● Document excerpt:
•••
In our patient, biopsy-proven noncaseating granulomas of the liver and bilateral seventh nerve palsy occurred in the absence of any detectable underlying conditions. The provisional diagnosis is sarcoidosis. Tuberculosis, fungal disease, lymphoma, berylliosis, collagen vascular disease, vasculitis, and malignancies are common mimickers and ruled out after workup. The pathological diagnosis was established in the liver. Contrast enhanced MRI of the CNS is the preferred mode of imaging. MRI imaging in neurosarcoidosis may reveal changes in any part of the CNS [Table 4]. In our patient, there were no radiological findings in the CNS to explain the bilateral facial palsy. However, this is not unusual in neurosarcoidosis, and a normal MRI cannot rule out the diagnosis.
Neurosarcoidosis is associated with a high rate of mortality 5–10% and often is refractory to treatment. Central and peripheral nervous system complications occur in 5% of patients with sarcoidosis. Approximately 50% of patients with neurosarcoidosis have the neurologic symptoms as their presenting symptoms. Facial nerve palsy is present in over 50% patients with neurosarcoidosis. It can be unilateral or bilateral and simultaneous or sequential. Optic nerve and vestibulocochlear nerves can also be involved. Parenchymal involvement of the hypothalamus leads to neuroendocrine dysfunction. Granulomatous involvement of perivascular tissue can cause cognitive dysfunction, seizure, and encephalopathy. Sarcoidosis involvement of the spinal cord can cause myelopathy and radiculopathy. Hydrocephalus and meningitis are other presentations. Peripheral nerve involvement causes mononeuropathy or mononeuritis multiplex. There can be little correlation between clinical signs and radiologic findings in neurosarcoidosis, i.e., clinical signs without imaging finding or imaging findings without clinical signs. Hence, the goal is to look for systemic sarcoidosis.
•••
● Source information:

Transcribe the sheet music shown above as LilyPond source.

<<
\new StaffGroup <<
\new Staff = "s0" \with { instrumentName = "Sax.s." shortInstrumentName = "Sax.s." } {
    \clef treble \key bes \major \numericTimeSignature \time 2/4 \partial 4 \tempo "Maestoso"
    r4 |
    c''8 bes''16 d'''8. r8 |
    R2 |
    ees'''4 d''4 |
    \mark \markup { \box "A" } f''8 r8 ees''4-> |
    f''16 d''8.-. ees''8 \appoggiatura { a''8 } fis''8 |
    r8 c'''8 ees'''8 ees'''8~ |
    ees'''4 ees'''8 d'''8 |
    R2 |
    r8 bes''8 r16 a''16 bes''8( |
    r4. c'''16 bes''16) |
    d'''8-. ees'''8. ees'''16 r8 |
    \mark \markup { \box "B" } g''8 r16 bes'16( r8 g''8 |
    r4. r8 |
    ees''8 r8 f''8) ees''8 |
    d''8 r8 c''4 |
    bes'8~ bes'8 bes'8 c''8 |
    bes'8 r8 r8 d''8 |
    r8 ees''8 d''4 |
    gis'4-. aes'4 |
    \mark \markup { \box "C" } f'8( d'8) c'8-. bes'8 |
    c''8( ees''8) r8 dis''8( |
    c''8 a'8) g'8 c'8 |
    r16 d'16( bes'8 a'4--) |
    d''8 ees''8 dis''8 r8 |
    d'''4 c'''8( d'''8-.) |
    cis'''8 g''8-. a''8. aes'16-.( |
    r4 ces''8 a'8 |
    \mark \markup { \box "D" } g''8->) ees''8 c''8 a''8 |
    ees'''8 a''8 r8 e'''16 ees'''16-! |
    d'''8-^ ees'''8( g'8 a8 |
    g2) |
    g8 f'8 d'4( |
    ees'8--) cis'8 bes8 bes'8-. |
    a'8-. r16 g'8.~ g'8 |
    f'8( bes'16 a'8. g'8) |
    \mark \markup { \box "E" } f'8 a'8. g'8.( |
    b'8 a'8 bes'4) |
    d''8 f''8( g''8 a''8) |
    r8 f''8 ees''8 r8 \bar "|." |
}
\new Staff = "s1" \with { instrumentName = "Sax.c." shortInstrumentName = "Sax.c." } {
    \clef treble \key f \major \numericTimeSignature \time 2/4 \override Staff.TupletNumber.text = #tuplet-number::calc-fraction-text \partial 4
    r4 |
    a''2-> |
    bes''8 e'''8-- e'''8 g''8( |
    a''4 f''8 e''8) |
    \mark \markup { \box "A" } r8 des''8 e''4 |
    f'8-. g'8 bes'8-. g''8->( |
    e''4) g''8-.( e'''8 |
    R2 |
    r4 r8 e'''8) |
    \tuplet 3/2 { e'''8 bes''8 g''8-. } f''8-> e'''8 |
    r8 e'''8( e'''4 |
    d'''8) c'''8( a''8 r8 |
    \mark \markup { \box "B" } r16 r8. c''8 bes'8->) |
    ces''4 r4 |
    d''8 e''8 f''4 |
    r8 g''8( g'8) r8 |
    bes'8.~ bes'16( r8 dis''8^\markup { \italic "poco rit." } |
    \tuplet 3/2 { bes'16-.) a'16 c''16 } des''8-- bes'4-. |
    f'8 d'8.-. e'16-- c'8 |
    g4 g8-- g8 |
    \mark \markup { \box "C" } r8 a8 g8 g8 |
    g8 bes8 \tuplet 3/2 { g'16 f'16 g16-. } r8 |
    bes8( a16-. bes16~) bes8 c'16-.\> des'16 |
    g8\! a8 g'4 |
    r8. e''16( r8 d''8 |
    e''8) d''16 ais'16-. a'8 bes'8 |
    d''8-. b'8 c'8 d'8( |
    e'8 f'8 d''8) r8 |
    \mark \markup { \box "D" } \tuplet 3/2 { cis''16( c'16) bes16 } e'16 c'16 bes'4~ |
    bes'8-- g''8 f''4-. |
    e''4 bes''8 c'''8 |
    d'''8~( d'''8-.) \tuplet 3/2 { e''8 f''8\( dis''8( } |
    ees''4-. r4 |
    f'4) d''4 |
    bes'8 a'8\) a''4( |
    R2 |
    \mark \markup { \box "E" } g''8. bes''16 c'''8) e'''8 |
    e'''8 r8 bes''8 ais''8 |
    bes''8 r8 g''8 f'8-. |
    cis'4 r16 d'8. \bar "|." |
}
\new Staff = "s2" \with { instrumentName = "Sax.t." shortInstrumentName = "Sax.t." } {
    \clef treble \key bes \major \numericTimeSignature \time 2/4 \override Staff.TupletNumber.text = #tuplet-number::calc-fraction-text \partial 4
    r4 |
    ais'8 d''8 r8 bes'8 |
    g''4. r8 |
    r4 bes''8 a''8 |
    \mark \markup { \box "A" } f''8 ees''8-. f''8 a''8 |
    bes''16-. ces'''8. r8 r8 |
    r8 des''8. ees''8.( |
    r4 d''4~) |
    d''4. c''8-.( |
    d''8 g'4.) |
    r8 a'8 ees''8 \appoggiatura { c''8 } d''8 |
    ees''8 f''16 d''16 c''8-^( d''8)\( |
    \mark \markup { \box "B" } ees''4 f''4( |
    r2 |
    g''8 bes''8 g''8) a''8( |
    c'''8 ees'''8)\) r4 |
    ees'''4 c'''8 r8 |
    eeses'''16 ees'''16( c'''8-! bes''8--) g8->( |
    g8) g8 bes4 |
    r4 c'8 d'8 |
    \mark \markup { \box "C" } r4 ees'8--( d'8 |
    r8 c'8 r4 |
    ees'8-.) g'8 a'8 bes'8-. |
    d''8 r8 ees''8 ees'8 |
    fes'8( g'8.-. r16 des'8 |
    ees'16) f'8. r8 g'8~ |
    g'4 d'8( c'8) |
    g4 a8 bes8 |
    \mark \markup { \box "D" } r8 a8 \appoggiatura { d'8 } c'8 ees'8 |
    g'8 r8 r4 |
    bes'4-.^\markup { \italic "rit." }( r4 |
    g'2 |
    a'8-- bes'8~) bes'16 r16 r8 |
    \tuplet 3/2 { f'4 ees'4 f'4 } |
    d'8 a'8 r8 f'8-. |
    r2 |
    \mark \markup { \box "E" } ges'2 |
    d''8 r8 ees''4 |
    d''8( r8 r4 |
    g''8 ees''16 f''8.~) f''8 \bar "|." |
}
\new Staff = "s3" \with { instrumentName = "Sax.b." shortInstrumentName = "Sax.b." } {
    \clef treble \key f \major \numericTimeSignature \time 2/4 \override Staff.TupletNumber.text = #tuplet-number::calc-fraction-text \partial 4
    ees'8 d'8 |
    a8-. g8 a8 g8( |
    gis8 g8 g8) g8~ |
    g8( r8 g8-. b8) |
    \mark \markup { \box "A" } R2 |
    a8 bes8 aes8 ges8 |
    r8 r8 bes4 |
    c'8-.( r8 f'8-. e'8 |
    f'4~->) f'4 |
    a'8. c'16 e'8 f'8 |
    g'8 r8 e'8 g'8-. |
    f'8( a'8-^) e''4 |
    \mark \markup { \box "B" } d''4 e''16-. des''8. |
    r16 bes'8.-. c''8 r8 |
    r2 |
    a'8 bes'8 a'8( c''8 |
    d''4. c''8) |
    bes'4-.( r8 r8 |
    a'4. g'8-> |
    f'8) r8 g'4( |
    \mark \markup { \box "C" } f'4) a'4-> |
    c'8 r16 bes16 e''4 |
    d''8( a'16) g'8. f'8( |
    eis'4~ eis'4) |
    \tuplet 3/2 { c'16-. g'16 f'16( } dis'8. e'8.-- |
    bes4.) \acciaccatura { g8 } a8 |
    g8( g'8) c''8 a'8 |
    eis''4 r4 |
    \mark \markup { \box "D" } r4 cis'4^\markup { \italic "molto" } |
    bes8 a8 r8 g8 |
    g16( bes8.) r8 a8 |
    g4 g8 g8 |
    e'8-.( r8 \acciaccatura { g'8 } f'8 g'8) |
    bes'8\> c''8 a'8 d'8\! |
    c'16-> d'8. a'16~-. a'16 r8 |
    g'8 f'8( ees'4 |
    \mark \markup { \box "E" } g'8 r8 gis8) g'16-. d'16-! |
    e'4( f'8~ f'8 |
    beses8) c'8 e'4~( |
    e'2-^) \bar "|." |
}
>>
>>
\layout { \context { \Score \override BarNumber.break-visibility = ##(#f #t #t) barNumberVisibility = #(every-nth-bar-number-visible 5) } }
•••
● Exercise brief:
According to the neurosarcoidosis excerpt, what share of patients with neurosarcoidosis have facial nerve palsy?

● Your response:
Over 50%